Mateo Pekic, Chief of Innovations at 3DQue, states, “Quinly for CR-10 lets you automate the biggest prints yet enabling 24/7 lights-out production of large parts, props, costume pieces, and more, saving lots of time for both print farms and hobbyists.”
Quinly for CR-10 is priced at $349.
Quinly for the Creality CR-6 SE
On the other hand, the CR-6 SE was Creality’s first crowdfunded 3D printer, raising approximately $4.3m on Kickstarter. The system comes complete with a number of clever innovations designed to fix common problems typically found in consumer-grade FDM printers. To fix the age-old issue of bed leveling, the machine offers an in-built “leveling-free device” that utilizes a smart pressure sensor to constantly automatically level the bed so the user doesn’t have to.

■ Dataset records

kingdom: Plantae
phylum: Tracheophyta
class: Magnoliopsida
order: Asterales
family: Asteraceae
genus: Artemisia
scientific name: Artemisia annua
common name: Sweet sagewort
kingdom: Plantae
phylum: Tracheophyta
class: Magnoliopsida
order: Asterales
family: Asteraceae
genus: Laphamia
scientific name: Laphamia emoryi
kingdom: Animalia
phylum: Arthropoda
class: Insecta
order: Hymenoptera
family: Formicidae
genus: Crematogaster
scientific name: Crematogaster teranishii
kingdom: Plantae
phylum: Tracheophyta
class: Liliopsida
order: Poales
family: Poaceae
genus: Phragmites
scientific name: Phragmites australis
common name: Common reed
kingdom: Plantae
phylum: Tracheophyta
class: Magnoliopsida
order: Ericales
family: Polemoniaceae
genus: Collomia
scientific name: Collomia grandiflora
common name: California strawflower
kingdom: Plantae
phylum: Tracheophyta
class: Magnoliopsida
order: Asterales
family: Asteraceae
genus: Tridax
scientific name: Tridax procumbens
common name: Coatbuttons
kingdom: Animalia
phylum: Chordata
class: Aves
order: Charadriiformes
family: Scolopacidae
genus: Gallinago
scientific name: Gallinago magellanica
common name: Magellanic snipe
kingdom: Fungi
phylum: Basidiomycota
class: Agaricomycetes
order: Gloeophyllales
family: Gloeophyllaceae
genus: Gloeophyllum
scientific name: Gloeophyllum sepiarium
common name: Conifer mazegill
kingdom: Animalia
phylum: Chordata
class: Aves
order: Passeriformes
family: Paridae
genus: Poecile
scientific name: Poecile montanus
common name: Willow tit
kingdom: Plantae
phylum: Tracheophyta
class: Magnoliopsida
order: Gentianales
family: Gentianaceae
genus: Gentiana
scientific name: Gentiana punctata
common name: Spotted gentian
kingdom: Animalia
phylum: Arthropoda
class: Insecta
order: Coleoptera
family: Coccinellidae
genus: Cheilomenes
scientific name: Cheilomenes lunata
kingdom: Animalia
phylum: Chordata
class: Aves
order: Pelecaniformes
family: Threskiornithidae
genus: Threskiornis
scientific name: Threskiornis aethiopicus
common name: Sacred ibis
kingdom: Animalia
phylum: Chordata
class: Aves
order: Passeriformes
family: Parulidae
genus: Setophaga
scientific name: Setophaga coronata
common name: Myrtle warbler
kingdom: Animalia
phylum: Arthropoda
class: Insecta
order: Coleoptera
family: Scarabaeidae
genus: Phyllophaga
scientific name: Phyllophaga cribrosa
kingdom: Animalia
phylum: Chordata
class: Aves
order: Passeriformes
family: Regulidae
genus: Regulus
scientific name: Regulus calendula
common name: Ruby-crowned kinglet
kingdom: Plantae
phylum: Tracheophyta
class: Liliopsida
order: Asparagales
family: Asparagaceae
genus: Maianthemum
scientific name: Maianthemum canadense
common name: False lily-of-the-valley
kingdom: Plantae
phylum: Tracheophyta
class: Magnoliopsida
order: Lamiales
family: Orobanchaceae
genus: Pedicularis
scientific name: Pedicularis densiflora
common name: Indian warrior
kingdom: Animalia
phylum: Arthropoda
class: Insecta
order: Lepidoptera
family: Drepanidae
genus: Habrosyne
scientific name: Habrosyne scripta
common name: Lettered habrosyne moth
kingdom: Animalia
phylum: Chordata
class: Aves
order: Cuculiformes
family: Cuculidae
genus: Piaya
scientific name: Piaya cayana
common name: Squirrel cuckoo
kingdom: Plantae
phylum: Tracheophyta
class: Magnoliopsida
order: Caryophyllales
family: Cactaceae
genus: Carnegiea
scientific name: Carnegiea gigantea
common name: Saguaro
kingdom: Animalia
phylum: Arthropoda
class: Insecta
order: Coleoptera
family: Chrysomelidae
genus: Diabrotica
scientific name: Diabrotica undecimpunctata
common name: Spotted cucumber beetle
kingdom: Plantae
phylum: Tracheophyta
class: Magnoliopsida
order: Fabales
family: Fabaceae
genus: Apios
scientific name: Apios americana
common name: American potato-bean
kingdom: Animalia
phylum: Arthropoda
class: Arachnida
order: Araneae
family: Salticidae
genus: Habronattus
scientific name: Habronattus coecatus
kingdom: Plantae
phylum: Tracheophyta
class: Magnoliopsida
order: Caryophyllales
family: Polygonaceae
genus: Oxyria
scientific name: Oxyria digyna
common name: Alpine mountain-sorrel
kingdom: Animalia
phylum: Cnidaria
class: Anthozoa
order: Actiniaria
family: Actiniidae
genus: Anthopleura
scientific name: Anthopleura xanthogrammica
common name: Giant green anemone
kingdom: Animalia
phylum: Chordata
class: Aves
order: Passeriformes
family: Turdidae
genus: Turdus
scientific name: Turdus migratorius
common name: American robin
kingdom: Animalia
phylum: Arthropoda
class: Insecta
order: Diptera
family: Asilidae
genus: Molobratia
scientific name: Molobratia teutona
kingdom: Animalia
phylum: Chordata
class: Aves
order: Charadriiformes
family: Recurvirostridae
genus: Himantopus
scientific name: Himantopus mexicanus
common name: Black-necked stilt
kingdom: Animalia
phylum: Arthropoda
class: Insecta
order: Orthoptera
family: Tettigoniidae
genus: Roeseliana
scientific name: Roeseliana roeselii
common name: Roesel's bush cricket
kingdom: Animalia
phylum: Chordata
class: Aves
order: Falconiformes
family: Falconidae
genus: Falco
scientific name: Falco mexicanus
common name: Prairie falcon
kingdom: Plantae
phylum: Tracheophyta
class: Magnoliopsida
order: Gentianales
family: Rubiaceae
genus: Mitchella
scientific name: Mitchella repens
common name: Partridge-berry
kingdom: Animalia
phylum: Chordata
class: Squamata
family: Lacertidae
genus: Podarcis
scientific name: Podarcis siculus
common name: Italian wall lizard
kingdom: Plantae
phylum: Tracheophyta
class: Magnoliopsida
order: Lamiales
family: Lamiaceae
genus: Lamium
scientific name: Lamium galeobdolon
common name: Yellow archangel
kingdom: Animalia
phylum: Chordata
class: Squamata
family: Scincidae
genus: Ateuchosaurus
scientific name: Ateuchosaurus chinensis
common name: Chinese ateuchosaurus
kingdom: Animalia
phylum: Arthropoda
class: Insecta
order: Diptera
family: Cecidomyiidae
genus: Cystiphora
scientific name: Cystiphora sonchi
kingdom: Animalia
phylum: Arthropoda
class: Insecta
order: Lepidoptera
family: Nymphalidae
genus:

■ Required work
Copy the stretch of the Quinly text from "Mateo Pekic, Chief" through "priced at $349.", switching "hobbyists" to "home users".

■ Solution
Mateo Pekic, Chief of Innovations at 3DQue, states, “Quinly for CR-10 lets you automate the biggest prints yet enabling 24/7 lights-out production of large parts, props, costume pieces, and more, saving lots of time for both print farms and home users.”
Quinly for CR-10 is priced at $349.